Mark Rothko, ovvero il misticismo alla ricerca della luce perfetta

Markus Rothkovitch – in arte Mark Rothko (1903-1970) – è uno di quegli artisti che fa indubbiamente ancora discutere oggigiorno. Seguendo il detto “bene o male, l’importante è che se ne parli”, il celebre espressionista astratto statunitense viene giudicato come il suo non meno importante collega italiano Lucio Fontana. Critici d’arte e pubblico vergine si dividono nel gridare al capolavoro di fronte alle sue opere o commentare in maniera frivola “potevo farlo anch’io”.

La Fondazione Louis Vuitton di Parigi, con la sua retrospettiva dedicata all’artista, aiuta a farsi un’idea personale: saranno esposti fino al 2 aprile ben 115 quadri di Rothko, un diario stilistico lungo una vita. “La mia arte non è astratta, ma vive e respira […] Sono interessato a esprimere solo le essenziali emozioni umane”.

Mai lasciare impassibili

Questa la filosofia principale del pittore, che racconta stanza per stanza agli spettatori come i suoi lavori possano intristire, talvolta dare energia, altre volte donare calma e riflessività, senza mai lasciare impassibili.

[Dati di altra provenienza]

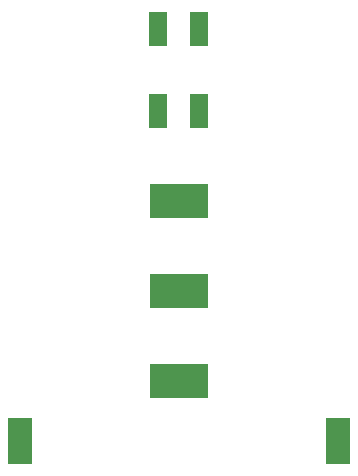
<source format=gtp>
G75*
G70*
%OFA0B0*%
%FSLAX24Y24*%
%IPPOS*%
%LPD*%
%AMOC8*
5,1,8,0,0,1.08239X$1,22.5*
%
%ADD10R,0.0591X0.1181*%
%ADD11R,0.1969X0.1181*%
%ADD12R,0.0787X0.1575*%
D10*
X009790Y012665D03*
X011165Y012665D03*
X011165Y015415D03*
X009790Y015415D03*
D11*
X010508Y009665D03*
X010508Y006665D03*
X010508Y003665D03*
D12*
X005209Y001665D03*
X015807Y001665D03*
M02*

</source>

Presenti in mostra le opere degli inizi, tra cui i “subway paintings”, dipinti che hanno come setting la metropolitana newyorchese o l’autoritratto del 1936, dove un misterioso Rothko indossa occhiali dalle lenti scure e un interessante sfondo monocromatico, richiamo agli autoritratti di Rembrandt. Tuttavia l’artista si sente frustrato nel tentativo irreale di dipingere persone: “Chiunque abbia tentato di riprodurre la figura umana, l’ha mutilata”.

Eschilo e Nietzsche

Nei primi anni del 1940 prova allora – amando profondamente le tematiche di Eschilo e Nietzsche – ad avvicinarsi alla mitologia e alla corrente surrealista, con soggetti mirabili che spaziano dalla celebre Antigone fino al sacrificio di Ifigenia. Tuttavia è solo verso il 1946 che si ha la vera svolta artistica mirata all’astrattismo, grazie ai celebri Multiforms, composizioni dense e organiche provviste di larghi formati verticali. Dal 1950 i dipinti di Rothko diventano immediatamente riconoscibili per le caratteristiche che l’hanno reso famoso: due o tre forme rettangolari sovrapposte una all’altra, che giocano con un infinito range di toni di colore, creando così l’inconfondibile “vibrazione” presente in tutti i suoi lavori, così simile all’allure di una melodiosa sinfonia o di una poesia ben riuscita.

Le sensuali pennellate danno alle opere un’atmosfera quasi onirica, ma l’artista ribadisce di non essere un semplice colorista, rendendo il loro formato ancora più grande, quasi a voler inglobare d’immenso l’ignaro spettatore: “Non sono interessato al colore. È la luce ciò che ricerco”.